Yup, they're really soft and all. I think I had them up at 45 psi for an autocross. And the sidewall flexed about as much as at 38 psi. Didn't seem to help. After doing a driving school with the RSA's, I think I'm going to switch over to SO3's on a set of BBS RK's in the warmer weather. But there is one good thing about the RSA's: they're quite good in snow. So I will have the SO3's for summer and track driving, and the RSA's for winter. Then when the RSA's are worn out, I'll probably go with dedicated snow tires on those wheels. For performance driving, the RSA's suck. For snow, they're very good.


----------



## ·clyde· (Dec 26, 2001)

JT - '02 330i said:


> *
> 
> 
> 
> ...


JT,

Did you do much/any autocrossing prior to what's represented on the graph (even in another car)? It's tough to place too much emphasis on a few mechanical tweaks when you're still rapidly climbing the learning curve. Your plot doesn't look all that dissimilar to what I imagine mine would look like for my first 12-14 events with no equipment changes.
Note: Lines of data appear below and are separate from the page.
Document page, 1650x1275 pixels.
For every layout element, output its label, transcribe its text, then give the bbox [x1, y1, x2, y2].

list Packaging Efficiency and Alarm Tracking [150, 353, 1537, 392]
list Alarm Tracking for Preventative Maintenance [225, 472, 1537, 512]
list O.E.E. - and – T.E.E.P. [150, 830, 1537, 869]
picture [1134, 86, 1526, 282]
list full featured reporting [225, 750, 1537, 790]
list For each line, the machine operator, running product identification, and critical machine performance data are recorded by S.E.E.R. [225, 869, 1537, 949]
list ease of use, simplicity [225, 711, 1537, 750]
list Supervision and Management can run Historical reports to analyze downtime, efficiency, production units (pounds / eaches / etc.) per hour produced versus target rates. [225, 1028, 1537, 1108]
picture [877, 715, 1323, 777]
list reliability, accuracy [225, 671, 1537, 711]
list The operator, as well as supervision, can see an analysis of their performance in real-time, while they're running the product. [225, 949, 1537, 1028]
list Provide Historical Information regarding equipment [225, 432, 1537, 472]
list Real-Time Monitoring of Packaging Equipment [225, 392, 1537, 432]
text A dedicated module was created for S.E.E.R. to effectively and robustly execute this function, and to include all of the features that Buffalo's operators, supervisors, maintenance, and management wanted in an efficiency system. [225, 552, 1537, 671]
If I get some time, I'll pot out my results.


----------



## coldintake (Oct 18, 2002)

*Re: Re: Goodyear RS-A's...*



JonW said:


> *Yup, they're really soft and all. I think I had them up at 45 psi for an autocross. And the sidewall flexed about as much as at 38 psi. Didn't seem to help. After doing a driving school with the RSA's, I think I'm going to switch over to SO3's on a set of BBS RK's in the warmer weather. But there is one good thing about the RSA's: they're quite good in snow. So I will have the SO3's for summer and track driving, and the RSA's for winter. Then when the RSA's are worn out, I'll probably go with dedicated snow tires on those wheels. For performance driving, the RSA's suck. For snow, they're very good. *


Since my rear tires are more worn than my front, If I do decide to go into the snow, should I swap them? Or should I just leave the front tires with more thread, in the front?

Btw, thanks for the great replies, I wasn't expecting soo many


----------